It depends on which numbers you use, the statistics you use don't count relief workers which I think is very disingenuous to the topic, and if you use figures that count relief workers it slots in right below 10%. Even using only private nonfarm unemployment it went lower than 14.3%, actually.
Yes halting the banking collapse was due to his PR skills, why doesn't he deserve due credit for something that was 100% on him such as his PR skills? PR skills are vital to a good presidency in time of crisis and if his were such that he stopped one of the worst threats to our banking system than I'd say he's put them to a very good use.
The RFC helped briefly with Banks as well, but that was Hoovers beast as you know.
There were other examples of strikes and labor-management conflict you declined to cite. San Fransisco in 1934, for example, was one rather nasty one that was poorly handled by Roosevelt & Co. He has blemishes on his record for sure.

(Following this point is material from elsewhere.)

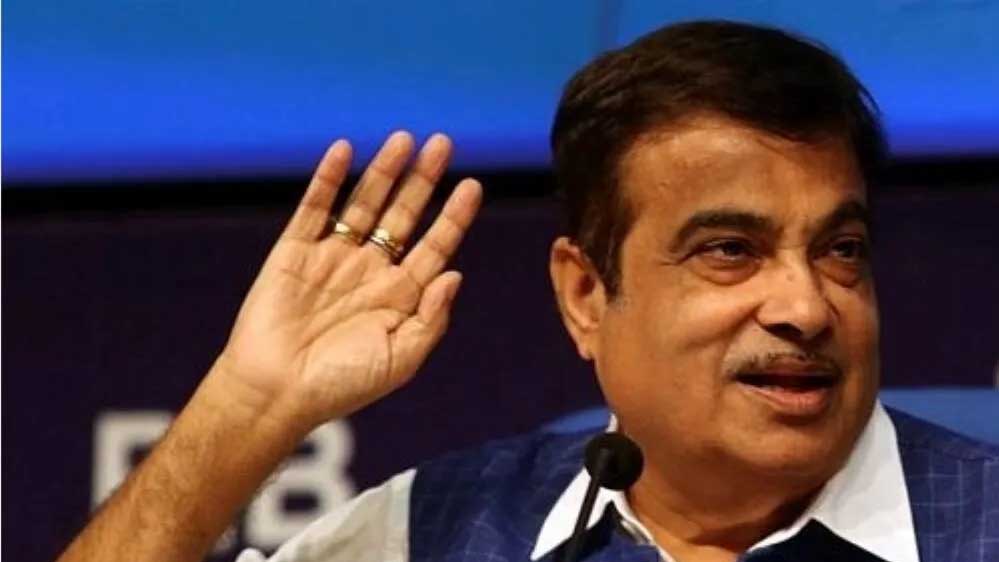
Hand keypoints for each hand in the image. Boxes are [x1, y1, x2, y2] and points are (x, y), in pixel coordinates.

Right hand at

Also the NRA was pretty much fascist and by far the most anti-labor pro-management alphabet agency of the New Deal, so don't discount that in your argument.

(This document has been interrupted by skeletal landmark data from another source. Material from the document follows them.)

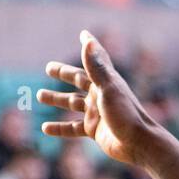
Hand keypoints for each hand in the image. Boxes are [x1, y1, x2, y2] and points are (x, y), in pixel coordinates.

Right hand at [37, 31, 159, 166]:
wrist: (139, 144)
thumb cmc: (126, 114)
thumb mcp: (109, 88)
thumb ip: (96, 66)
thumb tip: (87, 40)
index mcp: (106, 82)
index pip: (96, 60)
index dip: (90, 47)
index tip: (84, 34)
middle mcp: (101, 96)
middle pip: (79, 81)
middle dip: (64, 74)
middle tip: (48, 68)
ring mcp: (97, 113)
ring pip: (72, 103)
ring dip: (57, 99)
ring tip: (39, 96)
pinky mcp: (95, 130)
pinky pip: (73, 128)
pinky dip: (59, 128)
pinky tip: (45, 128)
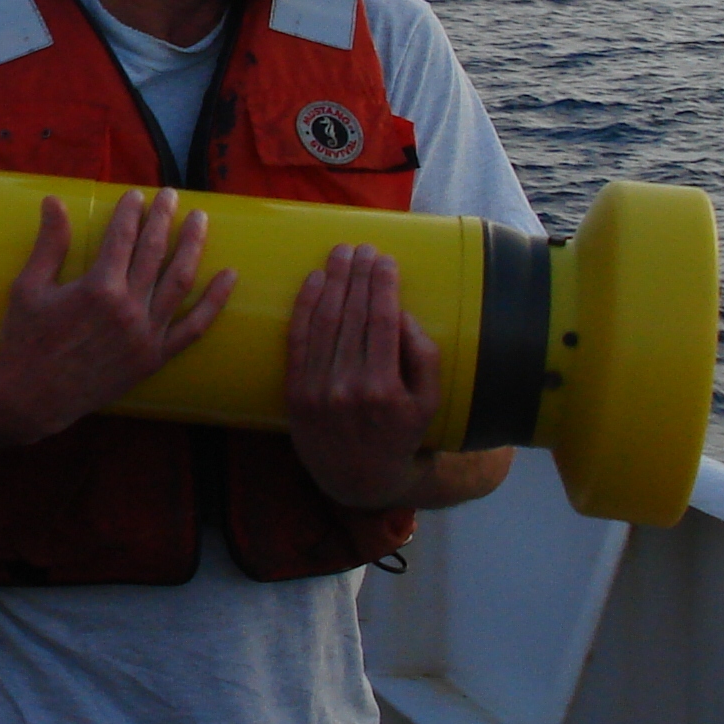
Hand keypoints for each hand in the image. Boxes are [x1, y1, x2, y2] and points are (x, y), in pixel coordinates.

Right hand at [0, 191, 236, 450]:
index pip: (123, 237)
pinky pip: (194, 327)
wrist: (34, 399)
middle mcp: (129, 308)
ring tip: (200, 221)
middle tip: (173, 195)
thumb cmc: (25, 342)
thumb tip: (53, 201)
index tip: (137, 195)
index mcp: (98, 287)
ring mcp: (147, 334)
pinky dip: (214, 301)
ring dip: (193, 246)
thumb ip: (49, 244)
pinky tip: (228, 277)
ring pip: (180, 281)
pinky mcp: (155, 357)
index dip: (131, 212)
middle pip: (155, 252)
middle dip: (164, 219)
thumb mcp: (29, 288)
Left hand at [282, 245, 443, 510]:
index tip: (385, 259)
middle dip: (357, 275)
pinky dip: (304, 306)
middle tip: (362, 247)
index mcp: (384, 389)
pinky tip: (313, 280)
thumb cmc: (401, 433)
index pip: (381, 321)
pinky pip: (298, 339)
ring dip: (331, 281)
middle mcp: (346, 387)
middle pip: (351, 315)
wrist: (358, 477)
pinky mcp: (294, 391)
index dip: (382, 285)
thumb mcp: (429, 402)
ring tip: (340, 253)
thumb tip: (403, 314)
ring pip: (323, 322)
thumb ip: (424, 356)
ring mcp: (316, 389)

The problem with using something that happened in 1934 to say he had a poor record on that, was that it ignores the Wagner Act (1935) which radically altered the balance of power from management to labor, and at least temporarily brought a form of mediation to the constant bickering. It wasn't a perfect system (strikes were rampant and a bit too much power was given to big labor), but it ended the even more unbalanced status quo that had previously existed for 50 years, yes.
Robert Moses isn't the sum of all New Deal beautification and construction projects.

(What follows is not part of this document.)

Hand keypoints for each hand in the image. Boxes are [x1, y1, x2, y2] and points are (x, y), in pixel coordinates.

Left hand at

The WPA was not really a continuation of the ERA, but rather the Roosevelt era Civil Works Administration. The PWA (Public Works Administration) was continued a good deal of the Public Works spending that was in the ERA.
The FERA emergency dole was a continuation of the relief given by the ERA, but greater in size and administrative prowess (thanks to Hopkins). This is pretty much consistent with my belief that FDR's brand of relief was mostly a continuation of Hoover's policies, but implemented on a larger scale as well as more effective scale (also its important to note most of Hoovers emergency spending didn't really begin until 1932), and that Hoover was simply the wrong man at the wrong time.
It well known he was merely a very strong advocate of a national level conservation corps (based on the success of the examples you mentioned) rather than its originator. I think I'm missing your point in this here somewhere?
This postulates that US involvement in WWII was inevitable and a complete accident. Thats not a view I can reconcile with. Certainly the buildup and mobilization could have been ordered much later than it was IRL.
I'd say the circumstances and the fact that the country is still here today automatically make him above average, but flawed. I don't think the New Deal got us out of the Depression (sane), but certain aspects of it definitely did something to alleviate the worst of it while the Fed got its house in order and WWII loomed.